Q3: How about WSAGetOverlappedResult?

in [WSA]GetOverlappedResult we can only use pointer to WSAOVERLAPPED passed to I/O request. use any another pointer is senseless. all info about I/O operation WSAGetOverlappedResult get from lpOverlapped (final status, number of bytes transferred, if need wait - it wait on event from this overlapped). in general words - every I/O request must pass OVERLAPPED (IO_STATUS_BLOCK really) pointer to kernel. kernel direct modify memory (final status and information (usually bytes transferred). because this lifetime of OVERLAPPED must be valid until I/O not complete. and must be unique for every I/O request. the [WSA]GetOverlappedResult check this memory OVERLAPPED (IO_STATUS_BLOCK really) - first of all look for status. if it another from STATUS_PENDING - this mean that operation completed - api take number of bytes transferred and return. if still STATUS_PENDING here - I/O yet not complete. if we want wait - api use hEvent from overlapped to wait. this event handle is passed to kernel during I/O request and will be set to signal state when I/O finished. wait on any another event is senseless - how it related to concrete I/O request ? think now must be clear why we can call [WSA]GetOverlappedResult only with exactly overlapped pointer passed to I/O request.
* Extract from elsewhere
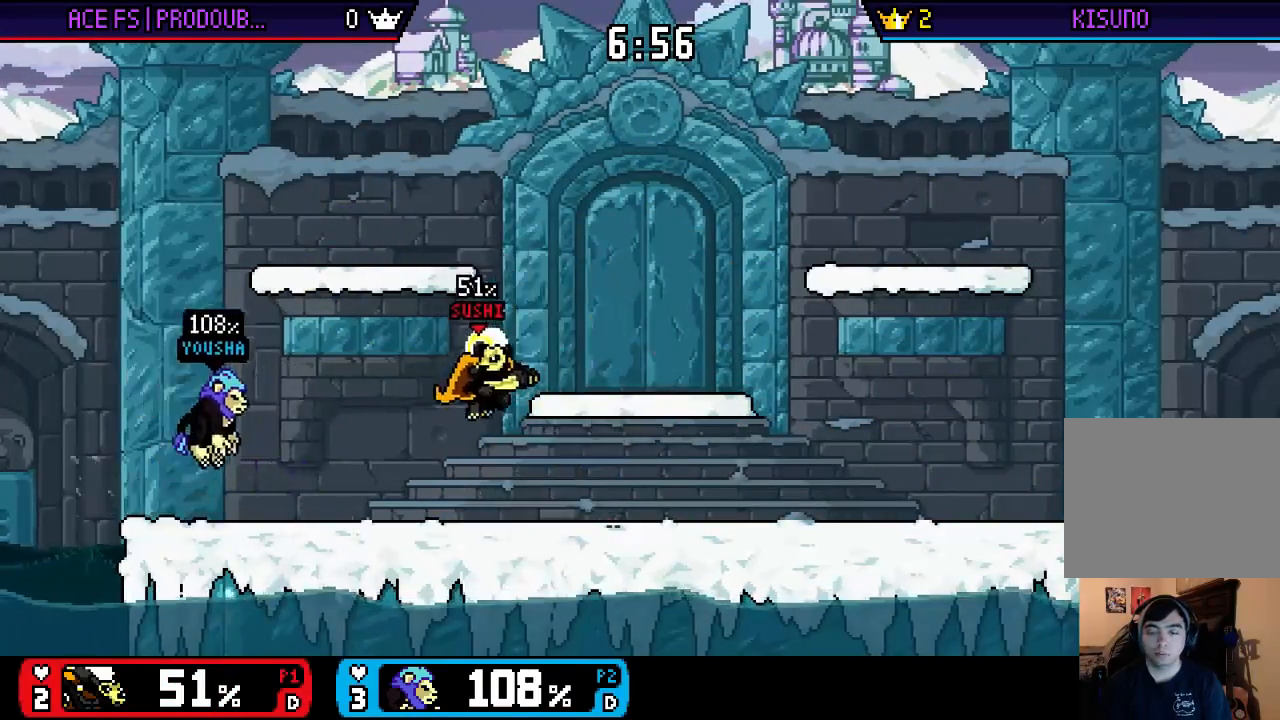
{"buttons": [], "left_stick": "center", "right_stick": "center", "events": [[17, "left_stick", "down"], [117, "left_stick", "center"], [250, "left_stick", "right"], [283, "X", "down"], [417, "X", "up"], [450, "left_stick", "center"]]}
if we not pass pointer to OVERLAPPED yourself (for example if we use recv or send) the low level socket api - yourself allocate OVERLAPPED as local variable in stack and pass it pointer to I/O. as result - api can not return in this case until I/O not finished. because overlapped memory must be valid until I/O not complete (in completion kernel write data to this memory). but local variable became invalid after we leave function. so function must wait in place.

because all this we can not call [WSA]GetOverlappedResult after send or recv - at first we simply have no pointer to overlapped. at second overlapped used in I/O request already "destroyed" (more exactly in stack below top - so in trash zone). if I/O yet not completed - the kernel already modify data in random place stack, when it finally completed - this will be have unpredictable effect - from nothing happens - to crash or very unusual side effects. if send or recv return before I/O completed - this will be have fatal effect for process. this never must be (if no bug in windows).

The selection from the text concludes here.